WHAT YOU ARE ASKED TO DO
Convert every line of the records below into a JSON list of strings, one string per line, leaving out blank lines.

RECORDS TO USE
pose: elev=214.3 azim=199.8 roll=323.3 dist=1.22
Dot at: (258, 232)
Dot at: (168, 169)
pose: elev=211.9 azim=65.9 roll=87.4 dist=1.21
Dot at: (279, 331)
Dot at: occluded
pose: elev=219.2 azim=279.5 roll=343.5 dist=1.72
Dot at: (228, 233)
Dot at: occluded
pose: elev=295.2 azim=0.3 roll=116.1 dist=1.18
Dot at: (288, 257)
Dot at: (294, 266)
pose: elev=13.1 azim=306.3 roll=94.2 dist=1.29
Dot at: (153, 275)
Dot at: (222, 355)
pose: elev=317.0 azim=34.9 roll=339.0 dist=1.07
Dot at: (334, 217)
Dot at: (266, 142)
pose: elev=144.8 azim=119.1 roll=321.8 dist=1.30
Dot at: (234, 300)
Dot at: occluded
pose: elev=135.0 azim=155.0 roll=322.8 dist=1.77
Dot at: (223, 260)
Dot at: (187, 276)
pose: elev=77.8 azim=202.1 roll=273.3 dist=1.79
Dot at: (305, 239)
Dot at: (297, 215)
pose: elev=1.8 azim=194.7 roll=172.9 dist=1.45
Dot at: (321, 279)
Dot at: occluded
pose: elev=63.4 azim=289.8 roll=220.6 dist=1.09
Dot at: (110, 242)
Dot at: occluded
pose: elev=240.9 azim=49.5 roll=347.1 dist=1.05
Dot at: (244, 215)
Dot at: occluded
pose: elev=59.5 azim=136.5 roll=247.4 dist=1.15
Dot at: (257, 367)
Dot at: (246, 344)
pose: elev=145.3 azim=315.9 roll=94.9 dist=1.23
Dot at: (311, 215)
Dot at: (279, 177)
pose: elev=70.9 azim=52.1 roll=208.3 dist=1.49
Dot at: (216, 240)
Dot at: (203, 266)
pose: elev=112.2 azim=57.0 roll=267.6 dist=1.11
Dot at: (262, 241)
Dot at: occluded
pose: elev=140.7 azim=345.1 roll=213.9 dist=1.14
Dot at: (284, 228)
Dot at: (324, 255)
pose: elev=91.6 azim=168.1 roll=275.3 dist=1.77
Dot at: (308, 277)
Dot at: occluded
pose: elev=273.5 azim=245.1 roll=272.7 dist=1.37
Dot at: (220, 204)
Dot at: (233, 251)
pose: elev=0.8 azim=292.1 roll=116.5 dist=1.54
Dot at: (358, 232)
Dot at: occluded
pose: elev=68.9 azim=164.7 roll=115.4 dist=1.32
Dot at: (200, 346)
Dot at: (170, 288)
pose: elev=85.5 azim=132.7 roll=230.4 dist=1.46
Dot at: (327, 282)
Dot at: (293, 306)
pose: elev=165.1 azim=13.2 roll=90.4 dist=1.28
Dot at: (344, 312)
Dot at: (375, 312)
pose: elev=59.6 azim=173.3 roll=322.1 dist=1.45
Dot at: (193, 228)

RESULT OF THE TASK
[
  "pose: elev=214.3 azim=199.8 roll=323.3 dist=1.22",
  "Dot at: (258, 232)",
  "Dot at: (168, 169)",
  "pose: elev=211.9 azim=65.9 roll=87.4 dist=1.21",
  "Dot at: (279, 331)",
  "Dot at: occluded",
  "pose: elev=219.2 azim=279.5 roll=343.5 dist=1.72",
  "Dot at: (228, 233)",
  "Dot at: occluded",
  "pose: elev=295.2 azim=0.3 roll=116.1 dist=1.18",
  "Dot at: (288, 257)",
  "Dot at: (294, 266)",
  "pose: elev=13.1 azim=306.3 roll=94.2 dist=1.29",
  "Dot at: (153, 275)",
  "Dot at: (222, 355)",
  "pose: elev=317.0 azim=34.9 roll=339.0 dist=1.07",
  "Dot at: (334, 217)",
  "Dot at: (266, 142)",
  "pose: elev=144.8 azim=119.1 roll=321.8 dist=1.30",
  "Dot at: (234, 300)",
  "Dot at: occluded",
  "pose: elev=135.0 azim=155.0 roll=322.8 dist=1.77",
  "Dot at: (223, 260)",
  "Dot at: (187, 276)",
  "pose: elev=77.8 azim=202.1 roll=273.3 dist=1.79",
  "Dot at: (305, 239)",
  "Dot at: (297, 215)",
  "pose: elev=1.8 azim=194.7 roll=172.9 dist=1.45",
  "Dot at: (321, 279)",
  "Dot at: occluded",
  "pose: elev=63.4 azim=289.8 roll=220.6 dist=1.09",
  "Dot at: (110, 242)",
  "Dot at: occluded",
  "pose: elev=240.9 azim=49.5 roll=347.1 dist=1.05",
  "Dot at: (244, 215)",
  "Dot at: occluded",
  "pose: elev=59.5 azim=136.5 roll=247.4 dist=1.15",
  "Dot at: (257, 367)",
  "Dot at: (246, 344)",
  "pose: elev=145.3 azim=315.9 roll=94.9 dist=1.23",
  "Dot at: (311, 215)",
  "Dot at: (279, 177)",
  "pose: elev=70.9 azim=52.1 roll=208.3 dist=1.49",
  "Dot at: (216, 240)",
  "Dot at: (203, 266)",
  "pose: elev=112.2 azim=57.0 roll=267.6 dist=1.11",
  "Dot at: (262, 241)",
  "Dot at: occluded",
  "pose: elev=140.7 azim=345.1 roll=213.9 dist=1.14",
  "Dot at: (284, 228)",
  "Dot at: (324, 255)",
  "pose: elev=91.6 azim=168.1 roll=275.3 dist=1.77",
  "Dot at: (308, 277)",
  "Dot at: occluded",
  "pose: elev=273.5 azim=245.1 roll=272.7 dist=1.37",
  "Dot at: (220, 204)",
  "Dot at: (233, 251)",
  "pose: elev=0.8 azim=292.1 roll=116.5 dist=1.54",
  "Dot at: (358, 232)",
  "Dot at: occluded",
  "pose: elev=68.9 azim=164.7 roll=115.4 dist=1.32",
  "Dot at: (200, 346)",
  "Dot at: (170, 288)",
  "pose: elev=85.5 azim=132.7 roll=230.4 dist=1.46",
  "Dot at: (327, 282)",
  "Dot at: (293, 306)",
  "pose: elev=165.1 azim=13.2 roll=90.4 dist=1.28",
  "Dot at: (344, 312)",
  "Dot at: (375, 312)",
  "pose: elev=59.6 azim=173.3 roll=322.1 dist=1.45",
  "Dot at: (193, 228)"
]